セレナがルクスと出会わなければ、そうなっていた可能性は高かったはずだ。
「ヴィクトルから頼まれたのです。セレナ様が困るようなことがあれば助けてやってほしいと。」
「ヴィクトルが・・・。」
だからソレスはセレナに付いてカルディアスに来てくれたのか。
「セレナ様がいいと思う相手がいらっしゃるのなら、私は諦めます。ですが、そうでないのなら私ではいけないでしょうか?」
「・・・・・・ソレスはそれでいいの?」
ソレスとの間に子を儲けても、セレナの夫になれるわけでもないし、子供の親を名乗るわけにもいかない。
セレナとしては、お互い気持ち的に後腐れのない人がいいだろうと思っていたのだ。
しかし、いざ相手を探すとなるとよく知らない男性に身体を許すことに抵抗を感じ悩んでいた。
ソレスならよく知っているし、信頼できる。
「はい。」
迷いなく頷いたソレスを見て、セレナは小さな声でポツリと呟いた。
「ありがとう。・・・ソレスにお願いする。」
自分から提案しておきながらソレスは一瞬驚いたように目を見開いたが、すぐに表情を引き締めた。
「誠心誠意努めさせていただきます。」
「うん。ごめんね。」
セレナは悲しそうな笑みを浮かべソレスに謝った。
ソレスはカルディアスに来てから、近衛騎士としてセレナとルクスの警護に当たっていたので、二人の関係をずっと見てきている。
セレナがルクスを愛していることも分かっているはずだ。
「いえ、セレナ様のお気持ちは十分理解しています。
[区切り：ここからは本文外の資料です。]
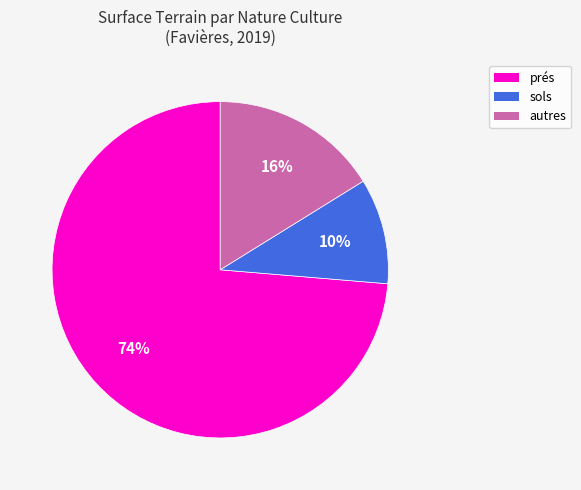

Does any single category account for the majority?

Yes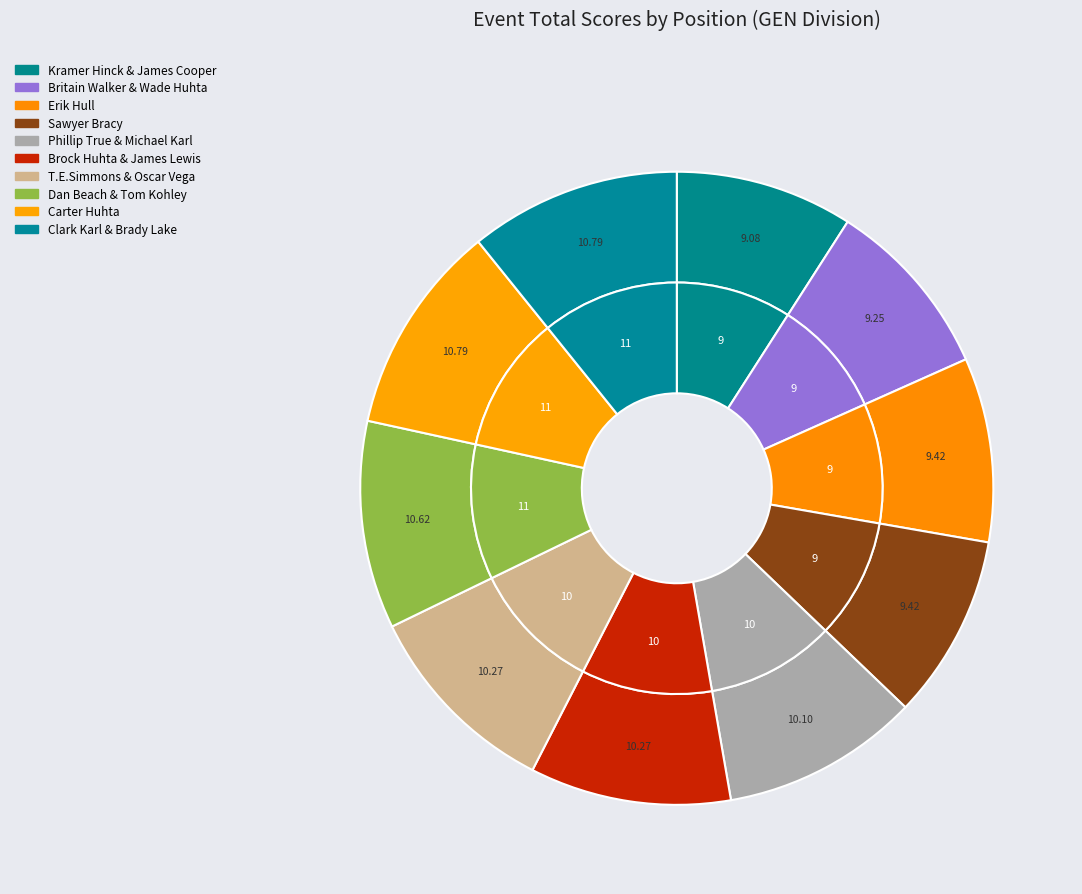

True or false: Kramer Hinck & James Cooper accounts for 2% of the total.

False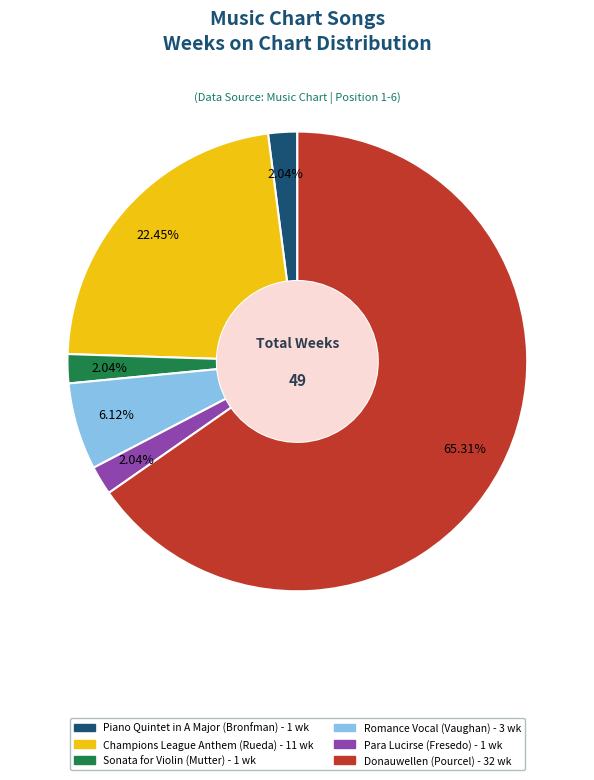

Do Donauwellen (Pourcel) and Champions League Anthem (Rueda) together represent more than half of the pie?

Yes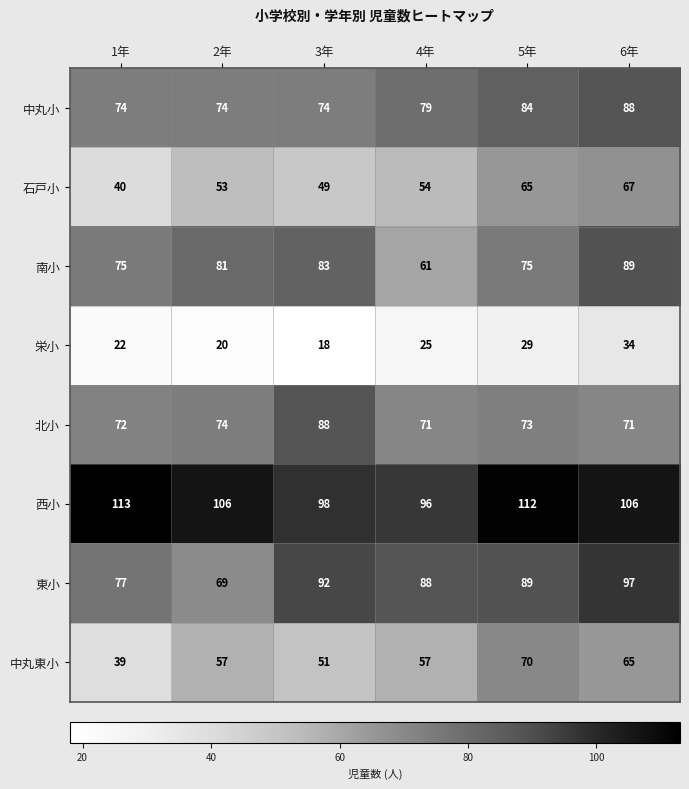

Count the number of data series in this chart.

8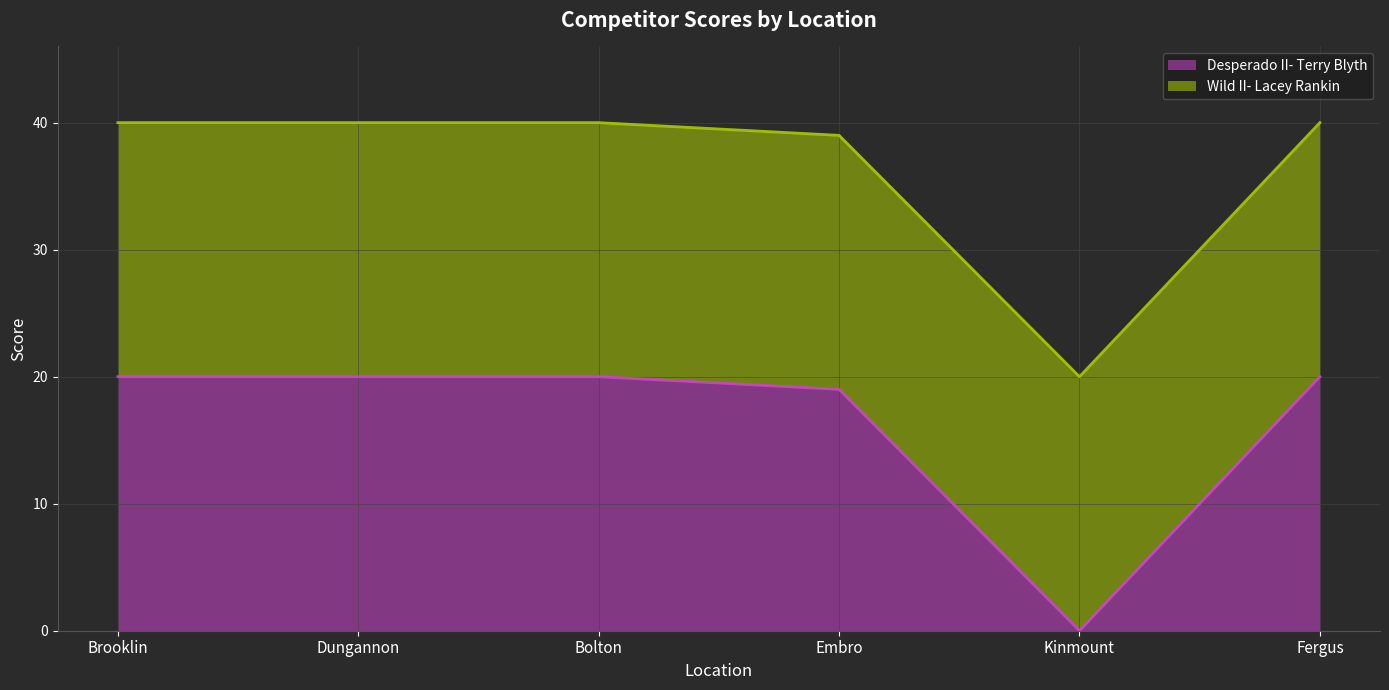

Is it true that Desperado II- Terry Blyth equals 20 at Dungannon?

True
それを知った上で私から申し上げたのです。セレナ様が気に病む必要はありません。」
「ありがとう。」
泣き笑いのような表情で礼を言ったセレナをソレスは切なそうに見つめた。
程なくしてルクスが帰城しドミニクがセレナを呼びに来たため、それ以上二人で話をすることはなかった。